Small cap earnings are estimated to grow at 20% in 2025.

Perhaps analyst is anticipating better earnings from more interest rate easing.

So Large Cap and Mid Cap both anticipated to grow at 10-12% and Small Cap 20%.

Current Large, Mid and Small Cap Index Valuations

Why not let’s review where we are at with valuations. The valuations from Yardeni Research is based on forward earnings forecast.

Here is the S&P 500:

If we take out those euphoric and depressive times, large cap forward earnings typically stay around 15 times. This is so in the well growing early 1990s. The 2010 to 2020 show a recovering and valuation expansion from low valuation to the 15 times valuation.

It is only in the last five years where we see 20 times valuation to be the norm.

While prices have corrected, US large cap is still about 22 times forward earnings.

Here is the S&P 400:

From the chart, the mid-cap typically trades slightly above 15 times. We should note that unlike the S&P 500, we only have data from 1999 onwards so we cannot compare how things are before this. Notice that valuations never shot past 20 times forward earnings.

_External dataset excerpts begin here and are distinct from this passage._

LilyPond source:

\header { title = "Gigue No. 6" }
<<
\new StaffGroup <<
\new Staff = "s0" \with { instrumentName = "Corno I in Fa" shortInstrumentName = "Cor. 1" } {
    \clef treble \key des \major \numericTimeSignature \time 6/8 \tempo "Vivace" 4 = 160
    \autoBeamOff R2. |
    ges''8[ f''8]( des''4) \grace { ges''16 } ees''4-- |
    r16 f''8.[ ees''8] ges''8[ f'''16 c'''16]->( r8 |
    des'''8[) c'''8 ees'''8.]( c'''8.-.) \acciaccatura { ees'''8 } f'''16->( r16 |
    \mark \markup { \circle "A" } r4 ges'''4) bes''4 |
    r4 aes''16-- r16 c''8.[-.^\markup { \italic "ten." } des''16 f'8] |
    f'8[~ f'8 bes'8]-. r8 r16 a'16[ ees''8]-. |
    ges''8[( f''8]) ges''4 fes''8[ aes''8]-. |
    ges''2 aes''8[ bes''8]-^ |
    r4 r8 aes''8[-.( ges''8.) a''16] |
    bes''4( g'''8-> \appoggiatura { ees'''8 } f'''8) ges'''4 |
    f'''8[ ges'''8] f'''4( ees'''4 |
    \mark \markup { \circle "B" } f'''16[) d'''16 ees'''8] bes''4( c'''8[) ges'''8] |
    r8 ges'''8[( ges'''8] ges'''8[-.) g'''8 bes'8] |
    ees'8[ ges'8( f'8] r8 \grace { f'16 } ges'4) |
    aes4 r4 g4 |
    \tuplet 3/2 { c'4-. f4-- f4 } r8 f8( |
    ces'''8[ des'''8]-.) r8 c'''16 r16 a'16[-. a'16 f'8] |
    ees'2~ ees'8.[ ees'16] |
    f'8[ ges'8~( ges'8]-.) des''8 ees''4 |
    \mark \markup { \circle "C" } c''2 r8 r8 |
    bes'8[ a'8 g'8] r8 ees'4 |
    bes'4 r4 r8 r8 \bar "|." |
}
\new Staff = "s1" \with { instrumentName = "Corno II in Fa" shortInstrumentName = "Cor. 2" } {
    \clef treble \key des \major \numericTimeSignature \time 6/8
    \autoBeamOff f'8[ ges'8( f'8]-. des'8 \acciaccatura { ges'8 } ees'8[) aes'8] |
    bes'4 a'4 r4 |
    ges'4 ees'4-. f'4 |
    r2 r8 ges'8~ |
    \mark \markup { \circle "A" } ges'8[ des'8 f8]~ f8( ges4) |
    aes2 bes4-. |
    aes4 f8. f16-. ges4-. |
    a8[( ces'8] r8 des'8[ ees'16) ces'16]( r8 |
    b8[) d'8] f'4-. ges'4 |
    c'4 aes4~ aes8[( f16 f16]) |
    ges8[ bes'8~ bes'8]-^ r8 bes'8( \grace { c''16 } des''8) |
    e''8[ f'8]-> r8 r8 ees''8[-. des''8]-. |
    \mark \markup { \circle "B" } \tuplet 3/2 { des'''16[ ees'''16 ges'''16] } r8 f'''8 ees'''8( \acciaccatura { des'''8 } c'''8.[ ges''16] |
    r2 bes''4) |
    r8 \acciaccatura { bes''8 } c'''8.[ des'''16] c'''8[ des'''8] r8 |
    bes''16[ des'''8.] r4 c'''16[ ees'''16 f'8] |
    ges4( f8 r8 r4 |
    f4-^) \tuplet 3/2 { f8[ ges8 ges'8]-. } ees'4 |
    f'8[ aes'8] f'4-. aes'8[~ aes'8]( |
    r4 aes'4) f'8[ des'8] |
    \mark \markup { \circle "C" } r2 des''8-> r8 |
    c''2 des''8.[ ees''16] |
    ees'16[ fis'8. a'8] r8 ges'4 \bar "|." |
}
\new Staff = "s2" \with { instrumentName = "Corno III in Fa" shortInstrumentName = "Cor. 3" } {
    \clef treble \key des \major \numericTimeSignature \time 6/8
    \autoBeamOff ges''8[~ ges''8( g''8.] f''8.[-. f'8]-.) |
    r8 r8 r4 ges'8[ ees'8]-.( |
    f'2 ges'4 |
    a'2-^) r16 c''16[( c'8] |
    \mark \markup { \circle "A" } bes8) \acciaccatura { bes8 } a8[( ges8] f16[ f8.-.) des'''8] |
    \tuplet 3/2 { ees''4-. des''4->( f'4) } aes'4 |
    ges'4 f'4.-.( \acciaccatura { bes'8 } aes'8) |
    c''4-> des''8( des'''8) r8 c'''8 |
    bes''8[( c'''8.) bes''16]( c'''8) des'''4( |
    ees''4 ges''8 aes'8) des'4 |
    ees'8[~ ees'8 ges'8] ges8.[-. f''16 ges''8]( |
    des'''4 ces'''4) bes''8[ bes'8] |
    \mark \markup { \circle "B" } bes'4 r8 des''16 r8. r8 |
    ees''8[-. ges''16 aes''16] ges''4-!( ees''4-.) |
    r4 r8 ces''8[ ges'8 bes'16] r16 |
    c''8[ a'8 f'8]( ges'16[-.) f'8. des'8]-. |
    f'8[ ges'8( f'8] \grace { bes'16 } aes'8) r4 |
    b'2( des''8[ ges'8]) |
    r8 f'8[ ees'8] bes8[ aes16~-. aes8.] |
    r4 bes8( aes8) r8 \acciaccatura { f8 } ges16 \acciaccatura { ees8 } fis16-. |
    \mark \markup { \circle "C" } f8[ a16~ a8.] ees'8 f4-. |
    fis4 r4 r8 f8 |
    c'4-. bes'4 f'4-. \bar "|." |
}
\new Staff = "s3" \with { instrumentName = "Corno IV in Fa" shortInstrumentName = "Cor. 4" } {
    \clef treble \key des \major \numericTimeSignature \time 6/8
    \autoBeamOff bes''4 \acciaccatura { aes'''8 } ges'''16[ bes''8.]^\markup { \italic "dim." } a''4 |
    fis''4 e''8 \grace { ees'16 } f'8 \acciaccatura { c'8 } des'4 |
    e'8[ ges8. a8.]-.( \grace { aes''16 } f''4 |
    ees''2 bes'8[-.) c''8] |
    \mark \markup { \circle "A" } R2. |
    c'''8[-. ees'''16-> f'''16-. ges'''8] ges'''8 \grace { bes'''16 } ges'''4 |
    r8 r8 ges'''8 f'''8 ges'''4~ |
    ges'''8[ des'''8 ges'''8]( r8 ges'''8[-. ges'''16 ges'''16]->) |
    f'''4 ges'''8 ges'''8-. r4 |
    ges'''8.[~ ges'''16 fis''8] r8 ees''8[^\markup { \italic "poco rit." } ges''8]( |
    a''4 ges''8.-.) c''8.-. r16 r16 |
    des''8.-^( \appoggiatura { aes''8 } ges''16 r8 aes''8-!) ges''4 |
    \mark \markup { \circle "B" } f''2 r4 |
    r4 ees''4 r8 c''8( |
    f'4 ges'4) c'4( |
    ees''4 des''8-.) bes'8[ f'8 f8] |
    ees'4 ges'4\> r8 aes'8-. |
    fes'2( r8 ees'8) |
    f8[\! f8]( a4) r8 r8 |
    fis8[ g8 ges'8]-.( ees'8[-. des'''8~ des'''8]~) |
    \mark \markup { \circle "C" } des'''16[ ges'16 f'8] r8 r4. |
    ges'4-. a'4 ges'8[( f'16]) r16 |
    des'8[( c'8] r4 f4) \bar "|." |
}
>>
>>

Anytime the index dip below 15 times might be a good opportunity if you have more money to tranche in. And we should not be affected by high 20 times PE valuation of the US large cap because the nature of the mid caps look rather different.

Here is the S&P 600:

Valuations for the small cap look rather similar to the mid-caps. They would typically trade above 15 times. What is interesting is in the 2000-2008 period, where we know small-caps (and mid-caps) did better than large caps, valuations stayed around the 15 times region.

I guess the US large cap underperformed because valuations went near 25 times and they corrected all the way down to 15 times. If you take 25/15 -1 that is a big big drop. The small cap valuation didn’t became excessive.

Long story short, we talked about excessive US valuations, relative to historical. But by all accounts, perhaps what is different is in the US large cap.

You get good performance in the past, but you would have to have your own self talk regarding the higher relative valuations.